In "All the Dead Pilots," these are the French soldiers in the Amiens estaminet who witness Sartoris' frustration about Spoomer's affair with Antoinette. Knowing no French, he imagines they are "Laughing at me about a woman. Me knowing that he was up there" in a bedroom with her, but being unable to do anything about it because of Spoomer's superior rank (519-20).
In "All the Dead Pilots," this soldier, wearing "a peasant's smock" rather than a uniform (519), drives Sartoris back to the squadron after he finds and takes Spoomer's clothes from 'Toinette's room in Amiens.
"Kit" is the nickname given by the soldiers and aviators in "All the Dead Pilots" to the "girl" Sartoris has in London (514). They derive it, derogatorily, from General Kitchener - "because she had such a mob of soldiers" (514). The narrator and Ffollansbye don't know whether Sartoris knew about her reputation, but they bear witness to Sartoris' rage and grief after she "goes off" with Spoomer (514).
Sartoris drunkenly tries to work off his resentment toward Spoomer in "All the Dead Pilots" by making this corporal - "who was an ex-professional boxer" - wear a captain's uniform and pretend to be "Cap'm Spoomer" while fighting him with his fists (514).
In Sartoris' memory of his training as an aviator in "All the Dead Pilots," this man, who seems like a figure in a tall tale, was injured when "a cadet crashed on top of him" during flying practice in Canada (526).
In defense of his drunken strafing of troops at the front in "All the Dead Pilots," Sartoris reminds himself of this Canadian cadet aviator, who crashed his plane on a farmer during training (526).

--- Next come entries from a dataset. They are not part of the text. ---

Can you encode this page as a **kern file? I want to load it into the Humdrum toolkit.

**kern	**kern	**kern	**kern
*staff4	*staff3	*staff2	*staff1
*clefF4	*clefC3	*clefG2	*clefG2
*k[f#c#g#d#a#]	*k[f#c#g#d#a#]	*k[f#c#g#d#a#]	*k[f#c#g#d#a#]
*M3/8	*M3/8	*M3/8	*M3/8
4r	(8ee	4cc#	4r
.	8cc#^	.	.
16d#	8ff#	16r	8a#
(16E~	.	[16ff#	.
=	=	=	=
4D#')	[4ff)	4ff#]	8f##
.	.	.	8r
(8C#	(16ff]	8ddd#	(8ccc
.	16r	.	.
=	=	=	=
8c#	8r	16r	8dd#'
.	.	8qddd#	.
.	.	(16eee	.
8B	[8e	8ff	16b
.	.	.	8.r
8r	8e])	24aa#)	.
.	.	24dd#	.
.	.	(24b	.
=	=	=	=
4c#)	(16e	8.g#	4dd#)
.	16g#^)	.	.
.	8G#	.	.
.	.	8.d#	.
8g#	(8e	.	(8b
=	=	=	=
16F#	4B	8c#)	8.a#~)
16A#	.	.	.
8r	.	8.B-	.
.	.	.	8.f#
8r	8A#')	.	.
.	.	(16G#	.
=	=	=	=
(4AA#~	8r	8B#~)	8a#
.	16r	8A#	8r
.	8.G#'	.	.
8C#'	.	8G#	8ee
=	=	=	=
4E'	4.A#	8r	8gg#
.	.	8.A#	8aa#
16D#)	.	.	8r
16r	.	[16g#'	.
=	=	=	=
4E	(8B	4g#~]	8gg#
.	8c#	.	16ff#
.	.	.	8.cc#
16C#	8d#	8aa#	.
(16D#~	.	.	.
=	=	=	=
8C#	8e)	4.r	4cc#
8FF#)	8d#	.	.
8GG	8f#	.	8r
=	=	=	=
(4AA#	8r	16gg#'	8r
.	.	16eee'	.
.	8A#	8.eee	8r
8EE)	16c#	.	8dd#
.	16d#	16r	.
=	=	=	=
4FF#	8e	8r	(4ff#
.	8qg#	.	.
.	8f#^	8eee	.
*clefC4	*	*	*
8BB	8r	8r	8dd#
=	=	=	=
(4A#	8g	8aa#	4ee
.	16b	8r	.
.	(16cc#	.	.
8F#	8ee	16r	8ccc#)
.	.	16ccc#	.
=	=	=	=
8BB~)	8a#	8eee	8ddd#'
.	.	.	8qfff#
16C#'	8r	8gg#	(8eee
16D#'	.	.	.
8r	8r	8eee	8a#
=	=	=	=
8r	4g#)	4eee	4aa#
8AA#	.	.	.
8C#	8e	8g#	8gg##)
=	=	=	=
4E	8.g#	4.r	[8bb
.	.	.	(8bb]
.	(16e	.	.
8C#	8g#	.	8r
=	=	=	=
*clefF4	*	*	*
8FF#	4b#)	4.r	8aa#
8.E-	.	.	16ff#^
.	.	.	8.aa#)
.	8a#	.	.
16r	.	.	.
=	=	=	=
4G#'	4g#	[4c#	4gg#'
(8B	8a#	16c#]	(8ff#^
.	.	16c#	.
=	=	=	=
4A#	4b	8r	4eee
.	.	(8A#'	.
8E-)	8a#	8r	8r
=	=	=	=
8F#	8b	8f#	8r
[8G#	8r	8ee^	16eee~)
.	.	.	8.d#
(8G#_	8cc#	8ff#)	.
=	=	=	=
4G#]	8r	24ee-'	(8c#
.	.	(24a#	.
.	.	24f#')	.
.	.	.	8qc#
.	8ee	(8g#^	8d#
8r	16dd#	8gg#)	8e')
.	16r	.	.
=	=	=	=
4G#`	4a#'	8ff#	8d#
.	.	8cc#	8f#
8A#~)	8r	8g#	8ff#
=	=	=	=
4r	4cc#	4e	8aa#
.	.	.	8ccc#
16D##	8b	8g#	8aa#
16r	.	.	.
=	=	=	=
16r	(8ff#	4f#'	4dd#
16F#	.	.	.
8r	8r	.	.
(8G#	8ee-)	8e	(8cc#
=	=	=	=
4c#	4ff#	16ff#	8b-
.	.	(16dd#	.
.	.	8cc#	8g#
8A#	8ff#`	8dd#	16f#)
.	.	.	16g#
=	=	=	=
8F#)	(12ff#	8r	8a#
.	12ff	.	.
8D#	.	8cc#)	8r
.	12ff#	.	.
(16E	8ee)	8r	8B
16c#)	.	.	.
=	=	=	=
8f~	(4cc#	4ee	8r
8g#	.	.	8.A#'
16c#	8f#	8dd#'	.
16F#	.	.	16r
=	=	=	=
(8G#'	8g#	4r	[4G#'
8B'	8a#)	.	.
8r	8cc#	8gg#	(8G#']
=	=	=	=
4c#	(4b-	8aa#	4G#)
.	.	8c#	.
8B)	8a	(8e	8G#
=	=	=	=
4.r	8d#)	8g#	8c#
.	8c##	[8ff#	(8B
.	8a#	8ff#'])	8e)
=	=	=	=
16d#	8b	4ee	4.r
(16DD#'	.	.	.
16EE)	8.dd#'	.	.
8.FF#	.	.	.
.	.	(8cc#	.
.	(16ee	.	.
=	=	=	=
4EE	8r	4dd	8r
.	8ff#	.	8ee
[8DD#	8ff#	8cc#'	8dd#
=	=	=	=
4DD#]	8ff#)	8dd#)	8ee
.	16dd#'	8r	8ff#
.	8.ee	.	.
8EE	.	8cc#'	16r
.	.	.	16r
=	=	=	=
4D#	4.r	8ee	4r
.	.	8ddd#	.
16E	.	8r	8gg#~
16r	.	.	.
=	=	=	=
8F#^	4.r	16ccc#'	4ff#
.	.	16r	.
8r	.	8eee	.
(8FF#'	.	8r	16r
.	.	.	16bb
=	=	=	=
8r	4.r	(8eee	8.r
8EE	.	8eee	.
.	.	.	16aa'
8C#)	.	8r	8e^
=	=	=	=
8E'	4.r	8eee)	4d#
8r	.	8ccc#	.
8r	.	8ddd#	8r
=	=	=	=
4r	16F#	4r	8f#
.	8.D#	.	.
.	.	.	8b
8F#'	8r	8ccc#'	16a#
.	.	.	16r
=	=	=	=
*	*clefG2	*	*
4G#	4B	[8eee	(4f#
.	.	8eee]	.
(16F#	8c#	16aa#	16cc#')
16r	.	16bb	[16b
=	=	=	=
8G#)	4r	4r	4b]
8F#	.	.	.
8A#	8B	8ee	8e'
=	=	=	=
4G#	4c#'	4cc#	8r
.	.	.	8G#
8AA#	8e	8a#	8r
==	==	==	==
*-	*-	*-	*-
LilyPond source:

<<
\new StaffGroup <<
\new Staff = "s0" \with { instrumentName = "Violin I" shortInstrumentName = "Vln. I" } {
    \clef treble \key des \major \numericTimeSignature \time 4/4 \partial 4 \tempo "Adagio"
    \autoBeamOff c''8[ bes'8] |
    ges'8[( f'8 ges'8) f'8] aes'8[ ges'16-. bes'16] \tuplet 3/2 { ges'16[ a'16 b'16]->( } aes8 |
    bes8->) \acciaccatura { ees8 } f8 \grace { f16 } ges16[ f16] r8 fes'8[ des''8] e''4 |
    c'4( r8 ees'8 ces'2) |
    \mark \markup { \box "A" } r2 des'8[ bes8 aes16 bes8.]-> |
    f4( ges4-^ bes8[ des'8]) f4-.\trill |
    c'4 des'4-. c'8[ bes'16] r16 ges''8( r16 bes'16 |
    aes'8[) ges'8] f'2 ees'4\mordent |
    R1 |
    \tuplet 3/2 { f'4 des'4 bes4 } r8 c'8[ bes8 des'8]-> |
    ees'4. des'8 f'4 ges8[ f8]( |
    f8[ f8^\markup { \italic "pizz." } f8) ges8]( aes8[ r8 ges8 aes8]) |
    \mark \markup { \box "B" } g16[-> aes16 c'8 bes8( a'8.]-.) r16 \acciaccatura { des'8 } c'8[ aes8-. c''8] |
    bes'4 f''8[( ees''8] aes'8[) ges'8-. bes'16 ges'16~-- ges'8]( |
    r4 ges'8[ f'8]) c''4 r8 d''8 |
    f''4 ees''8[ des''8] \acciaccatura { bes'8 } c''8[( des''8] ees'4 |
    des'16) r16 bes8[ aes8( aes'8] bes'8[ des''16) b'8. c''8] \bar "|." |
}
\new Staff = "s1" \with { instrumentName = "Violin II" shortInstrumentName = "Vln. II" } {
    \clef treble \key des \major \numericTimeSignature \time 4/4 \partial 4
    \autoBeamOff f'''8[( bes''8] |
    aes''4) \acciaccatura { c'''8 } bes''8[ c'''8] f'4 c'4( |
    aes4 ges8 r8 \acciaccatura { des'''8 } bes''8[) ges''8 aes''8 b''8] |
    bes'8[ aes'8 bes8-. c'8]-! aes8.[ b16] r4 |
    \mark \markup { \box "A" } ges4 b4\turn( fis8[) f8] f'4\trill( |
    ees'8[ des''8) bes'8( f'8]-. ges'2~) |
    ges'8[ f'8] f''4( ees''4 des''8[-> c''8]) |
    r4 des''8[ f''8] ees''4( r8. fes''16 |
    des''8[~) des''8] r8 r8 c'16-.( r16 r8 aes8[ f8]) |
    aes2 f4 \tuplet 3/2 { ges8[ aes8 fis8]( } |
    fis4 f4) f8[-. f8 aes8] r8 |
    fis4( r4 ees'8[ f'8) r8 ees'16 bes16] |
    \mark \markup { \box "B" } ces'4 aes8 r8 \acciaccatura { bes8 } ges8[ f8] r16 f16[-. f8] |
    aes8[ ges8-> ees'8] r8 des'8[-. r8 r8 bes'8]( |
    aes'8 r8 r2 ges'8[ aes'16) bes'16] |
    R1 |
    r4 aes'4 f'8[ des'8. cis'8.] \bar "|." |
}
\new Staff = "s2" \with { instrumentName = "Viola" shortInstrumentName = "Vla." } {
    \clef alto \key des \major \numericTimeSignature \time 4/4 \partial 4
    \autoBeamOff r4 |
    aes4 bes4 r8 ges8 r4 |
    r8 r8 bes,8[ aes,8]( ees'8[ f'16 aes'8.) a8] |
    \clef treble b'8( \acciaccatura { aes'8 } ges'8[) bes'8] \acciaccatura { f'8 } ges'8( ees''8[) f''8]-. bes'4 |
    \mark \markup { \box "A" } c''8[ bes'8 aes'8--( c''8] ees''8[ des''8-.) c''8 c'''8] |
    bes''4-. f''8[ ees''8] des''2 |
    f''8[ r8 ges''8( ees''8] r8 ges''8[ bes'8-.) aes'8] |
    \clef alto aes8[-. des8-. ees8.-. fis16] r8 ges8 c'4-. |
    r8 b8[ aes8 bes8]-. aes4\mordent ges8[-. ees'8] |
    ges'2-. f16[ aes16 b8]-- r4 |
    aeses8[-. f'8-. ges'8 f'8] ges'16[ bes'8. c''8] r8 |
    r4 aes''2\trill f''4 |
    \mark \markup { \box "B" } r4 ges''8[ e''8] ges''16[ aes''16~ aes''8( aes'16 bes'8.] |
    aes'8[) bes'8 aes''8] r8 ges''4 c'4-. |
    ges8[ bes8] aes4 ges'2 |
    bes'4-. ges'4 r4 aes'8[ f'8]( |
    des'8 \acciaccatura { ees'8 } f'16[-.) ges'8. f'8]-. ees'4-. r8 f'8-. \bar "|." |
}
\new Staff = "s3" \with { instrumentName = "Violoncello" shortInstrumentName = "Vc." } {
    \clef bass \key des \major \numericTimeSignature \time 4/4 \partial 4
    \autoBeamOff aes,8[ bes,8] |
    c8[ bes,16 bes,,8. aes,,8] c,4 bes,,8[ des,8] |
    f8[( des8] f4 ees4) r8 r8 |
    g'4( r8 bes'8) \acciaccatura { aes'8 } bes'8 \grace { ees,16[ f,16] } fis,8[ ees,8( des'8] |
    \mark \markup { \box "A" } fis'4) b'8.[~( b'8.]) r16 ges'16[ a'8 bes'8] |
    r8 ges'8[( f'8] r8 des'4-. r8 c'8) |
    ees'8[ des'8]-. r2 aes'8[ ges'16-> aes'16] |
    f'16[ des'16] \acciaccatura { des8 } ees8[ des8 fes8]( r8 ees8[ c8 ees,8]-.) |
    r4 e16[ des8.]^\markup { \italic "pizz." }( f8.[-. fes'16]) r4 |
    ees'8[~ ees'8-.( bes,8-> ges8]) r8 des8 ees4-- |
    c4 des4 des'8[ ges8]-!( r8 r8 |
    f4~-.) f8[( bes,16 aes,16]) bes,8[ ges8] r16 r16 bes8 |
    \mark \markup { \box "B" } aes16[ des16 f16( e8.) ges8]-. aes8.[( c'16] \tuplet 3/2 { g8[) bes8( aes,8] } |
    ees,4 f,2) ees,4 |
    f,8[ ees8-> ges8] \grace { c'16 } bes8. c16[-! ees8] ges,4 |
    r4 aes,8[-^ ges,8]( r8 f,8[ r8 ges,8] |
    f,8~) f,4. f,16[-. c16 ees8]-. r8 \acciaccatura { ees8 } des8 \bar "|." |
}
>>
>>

This soldier with a "raised moustached face" in "All the Dead Pilots" (524) is "drinking from a bottle in a doorway" of the estaminet when Sartoris arrives there in search of Spoomer (522). Sartoris has to fight him in order to leave the place.
In "All the Dead Pilots," these soldiers - "the enlisted element of the whole sector of French and British troops" - are fascinated with the rivalry between Sartoris and Spoomer, two officers who find 'Toinette in a bar "where officers did not go" (516). They discuss it frequently and even make bets it.
In "All the Dead Pilots" this "Anzac major" sends the drunk ambulance driver back to his unit (527). (Anzac, sometimes written ANZAC, stands for 'Australian and New Zealand Army," to which many of the Allied troops fighting around Amiens belonged.)
After Sartoris' trick in "All the Dead Pilots," "the brigadier and the Wing Commander" arrive at the squadron's aerodrome to investigate (527). Historically, Wing Commanders were in charge of multiple squadroons. That the high command would personally see to the Sartoris-Spoomer rivalry speaks to the influence of Spoomer's uncle, himself a brigadier general in a different branch of the British military.